◆ Text segment:
┄┄┄┄┄┄┄┄┄┄┄┄┄┄┄┄┄┄┄┄
There are a few different SKUs in Bluefield-1 generation available, and it is important to verify which one you got before inserting the card.

All the cards use the same ConnectX-5 En NIC as the ConnectX-5 NIC. That might be important in terms of performance.

Also, all the cards, including 2x25G, are PCIe Gen4 versions. Therefore, it should be possible to reach full speed on a PCIe Gen4 x4 port.

Mostly full list of Bluefield-1 SKUs

There is a bit of logic in how they are named, mainly in the suffix of the card.

You would see the suffixes like AENAT, ASNAT, ASCAT, CSNAT, etc.
The first letter represents the number of ports on a card. A - 2x25, C or E - 2x100.
The second letter represents the number of cores - E is 8 ARM cores, S - 16.
The third letter represents crypto support - N - no crypto, C - crypto enabled.
"T" is just always there, I don't know if it has any special meaning, and it was never used on the older firmware download page.

  1. BF1500 (e.x. MBF1L516B-CSNAT) or 2x25G bluefield (all MBF1M332A) - those are normal NICs with an ARM on board. The ARM CPU is slow, as it is either an 8-core or 16-core Cortex A72 CPU that runs at just 800 MHz. 2x25G cards have a built-in fan that is rather loud.
  2. BF1600 (e.x. MBF1M606A-CSNAT or MBF1M636A-CSNAT) - those are special SKUs for JBoF systems - instead of being PCIe client cards, they are actually PCIe host and therefore should not be inserted into a normal system - according to the docs, it might damage the motherboard and/or the card. They are also rare and usually extremely overpriced. They have different CPUs, but all of them are 16-core and either 1.1 GHz or 1.3 GHz. All but the lowest-end (606) have a 'PCIe Aux connector' that allows you to use a second PCIe slot to use all 32 PCIe lanes that those NICs have. It is not clear if it is a special card or if a Socket Direct adapter can be used. Some of the BF1600 cards have a SODIMM DDR4 slot for RAM, instead of soldered RAM.
┄┄┄┄┄┄┄┄┄┄┄┄┄┄┄┄┄┄┄┄
◆ Problems and tasks:
- 1) Answer these about the Bluefield-1 SKU notes, one line each:
(a) What does the third letter of a card's suffix indicate?
(b) At what clock speed does the ARM CPU on BF1500 and 2x25G cards run?
(c) Which PCIe generation are all the cards?
- 2) Continue the Bluefield-1 SKU notes from the point where they stop.
┄┄┄┄┄┄┄┄┄┄┄┄┄┄┄┄┄┄┄┄
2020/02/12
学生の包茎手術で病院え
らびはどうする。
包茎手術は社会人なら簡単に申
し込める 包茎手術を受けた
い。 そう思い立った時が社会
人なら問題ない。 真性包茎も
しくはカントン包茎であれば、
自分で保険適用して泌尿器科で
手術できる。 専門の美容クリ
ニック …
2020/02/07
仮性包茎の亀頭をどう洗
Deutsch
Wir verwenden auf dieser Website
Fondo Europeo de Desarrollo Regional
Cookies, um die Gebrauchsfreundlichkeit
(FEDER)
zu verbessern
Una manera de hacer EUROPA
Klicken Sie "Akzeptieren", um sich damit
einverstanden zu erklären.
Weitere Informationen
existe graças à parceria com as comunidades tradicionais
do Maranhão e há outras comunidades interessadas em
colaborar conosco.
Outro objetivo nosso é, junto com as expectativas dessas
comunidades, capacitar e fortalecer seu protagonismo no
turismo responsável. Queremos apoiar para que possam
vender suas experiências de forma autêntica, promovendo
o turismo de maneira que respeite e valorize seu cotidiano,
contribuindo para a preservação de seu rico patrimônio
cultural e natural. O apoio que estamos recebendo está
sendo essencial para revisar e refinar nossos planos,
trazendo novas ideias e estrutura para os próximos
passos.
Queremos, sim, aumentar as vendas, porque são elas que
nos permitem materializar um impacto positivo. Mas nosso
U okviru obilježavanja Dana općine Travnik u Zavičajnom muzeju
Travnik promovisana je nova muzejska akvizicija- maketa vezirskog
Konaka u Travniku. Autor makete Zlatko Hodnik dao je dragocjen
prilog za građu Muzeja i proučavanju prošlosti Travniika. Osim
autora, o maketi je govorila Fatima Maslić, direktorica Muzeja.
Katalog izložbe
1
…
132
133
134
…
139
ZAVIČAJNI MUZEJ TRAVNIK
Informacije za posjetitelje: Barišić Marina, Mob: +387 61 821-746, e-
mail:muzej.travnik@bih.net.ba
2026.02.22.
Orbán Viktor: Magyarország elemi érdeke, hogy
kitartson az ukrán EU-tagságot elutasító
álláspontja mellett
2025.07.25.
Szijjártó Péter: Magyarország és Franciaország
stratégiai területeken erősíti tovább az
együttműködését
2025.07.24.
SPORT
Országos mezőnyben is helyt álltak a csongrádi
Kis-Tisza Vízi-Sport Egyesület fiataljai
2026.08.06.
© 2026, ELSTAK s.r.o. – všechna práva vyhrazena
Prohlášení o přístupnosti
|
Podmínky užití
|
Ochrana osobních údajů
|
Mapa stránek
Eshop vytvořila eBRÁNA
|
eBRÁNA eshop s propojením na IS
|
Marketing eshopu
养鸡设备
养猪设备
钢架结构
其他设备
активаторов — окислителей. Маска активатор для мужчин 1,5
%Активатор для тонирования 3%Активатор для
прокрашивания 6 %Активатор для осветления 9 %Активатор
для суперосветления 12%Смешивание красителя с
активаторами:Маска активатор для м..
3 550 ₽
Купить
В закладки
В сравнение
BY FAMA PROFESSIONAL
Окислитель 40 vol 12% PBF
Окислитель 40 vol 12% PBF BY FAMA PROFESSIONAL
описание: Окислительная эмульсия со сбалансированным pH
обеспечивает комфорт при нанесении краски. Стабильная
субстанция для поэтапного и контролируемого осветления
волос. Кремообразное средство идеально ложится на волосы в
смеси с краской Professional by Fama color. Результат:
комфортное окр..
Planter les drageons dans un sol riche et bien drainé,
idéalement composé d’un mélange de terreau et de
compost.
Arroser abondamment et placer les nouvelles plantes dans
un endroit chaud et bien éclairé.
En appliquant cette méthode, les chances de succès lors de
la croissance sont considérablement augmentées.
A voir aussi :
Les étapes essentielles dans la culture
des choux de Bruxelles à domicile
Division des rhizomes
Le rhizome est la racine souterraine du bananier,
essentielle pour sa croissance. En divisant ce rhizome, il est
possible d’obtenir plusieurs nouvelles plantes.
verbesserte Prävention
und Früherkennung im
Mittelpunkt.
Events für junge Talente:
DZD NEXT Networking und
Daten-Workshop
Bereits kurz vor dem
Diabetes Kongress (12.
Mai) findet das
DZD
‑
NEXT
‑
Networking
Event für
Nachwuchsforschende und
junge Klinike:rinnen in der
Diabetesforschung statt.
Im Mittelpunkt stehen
┄┄┄┄┄┄┄┄┄┄┄┄┄┄┄┄┄┄┄┄
◆ Exercise results:
- 1)
(a) Crypto support: N means no crypto, and C means crypto enabled.
(b) 800 MHz.
(c) PCIe Gen4.

- 2)
Firmware updates for the cards are no longer available as standalone files, but the latest firmware is included in DOCA 1.3.0. On some cards (e.x, MBF1L515B ones), you can install the SDK only using a mini-USB to USB cable as it doesn't expose rshim services over PCIe.

Follow the guide for DOCA 1.3.0 to install it on the card, as that is the latest version of DOCA that works.
iii. Bluefield-2
a. General

Even 2x25G SKUs are based on ConnectX-6 Dx; therefore, in terms of power consumption and performance, they should be faster than ConnectX-6 Lx if that matters. As a drawback, none of the cards supports ASPM.

Mostly complete official list of bluefield-2s

As with BF1, there are separate SKUs that are JBoF, and just like with BF1, you cannot use those cards on a normal computer or server. Those SKUs are called BF2500 or BF2 VPI DPU Controllers. Unfortunately, it is unclear if they have different PCBs or share the same one with other Bluefield-2s, as I wasn't able to obtain them, and there are no reports on any successful attempts to flash cards with BF2500 firmware. Firmware for BF2500 can be found inside DOCA 1.3.0 and 1.4.0, but it is old.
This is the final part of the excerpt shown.